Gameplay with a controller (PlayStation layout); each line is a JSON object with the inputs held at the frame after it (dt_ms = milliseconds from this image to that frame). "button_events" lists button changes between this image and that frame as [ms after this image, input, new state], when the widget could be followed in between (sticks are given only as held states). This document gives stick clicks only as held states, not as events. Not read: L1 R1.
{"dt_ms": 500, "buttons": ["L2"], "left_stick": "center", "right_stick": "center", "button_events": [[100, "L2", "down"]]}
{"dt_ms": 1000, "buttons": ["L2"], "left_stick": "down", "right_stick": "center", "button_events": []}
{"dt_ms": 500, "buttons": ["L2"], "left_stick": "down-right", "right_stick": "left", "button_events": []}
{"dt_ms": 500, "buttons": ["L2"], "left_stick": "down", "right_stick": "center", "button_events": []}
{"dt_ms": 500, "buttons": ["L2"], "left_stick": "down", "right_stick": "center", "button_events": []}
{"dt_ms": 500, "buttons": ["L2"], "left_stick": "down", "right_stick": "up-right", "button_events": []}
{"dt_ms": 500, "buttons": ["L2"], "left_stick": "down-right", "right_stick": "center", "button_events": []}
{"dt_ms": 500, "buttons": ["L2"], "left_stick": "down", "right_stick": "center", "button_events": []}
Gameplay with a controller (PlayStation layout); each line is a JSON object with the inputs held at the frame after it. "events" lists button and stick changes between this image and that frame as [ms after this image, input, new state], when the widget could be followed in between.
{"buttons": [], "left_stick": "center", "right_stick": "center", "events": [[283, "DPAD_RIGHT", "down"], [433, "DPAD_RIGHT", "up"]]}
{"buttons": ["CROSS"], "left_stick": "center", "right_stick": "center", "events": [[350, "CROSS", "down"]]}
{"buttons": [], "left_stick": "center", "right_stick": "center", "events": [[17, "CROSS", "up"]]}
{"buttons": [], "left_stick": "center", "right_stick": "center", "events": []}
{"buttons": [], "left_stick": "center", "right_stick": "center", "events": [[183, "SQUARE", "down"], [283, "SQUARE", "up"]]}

__________

Assignment:
The string to find is "CROSS"; copy every line of the listing that has it.

Answer to the problem:
{"buttons": ["CROSS"], "left_stick": "center", "right_stick": "center", "events": [[350, "CROSS", "down"]]}
{"buttons": [], "left_stick": "center", "right_stick": "center", "events": [[17, "CROSS", "up"]]}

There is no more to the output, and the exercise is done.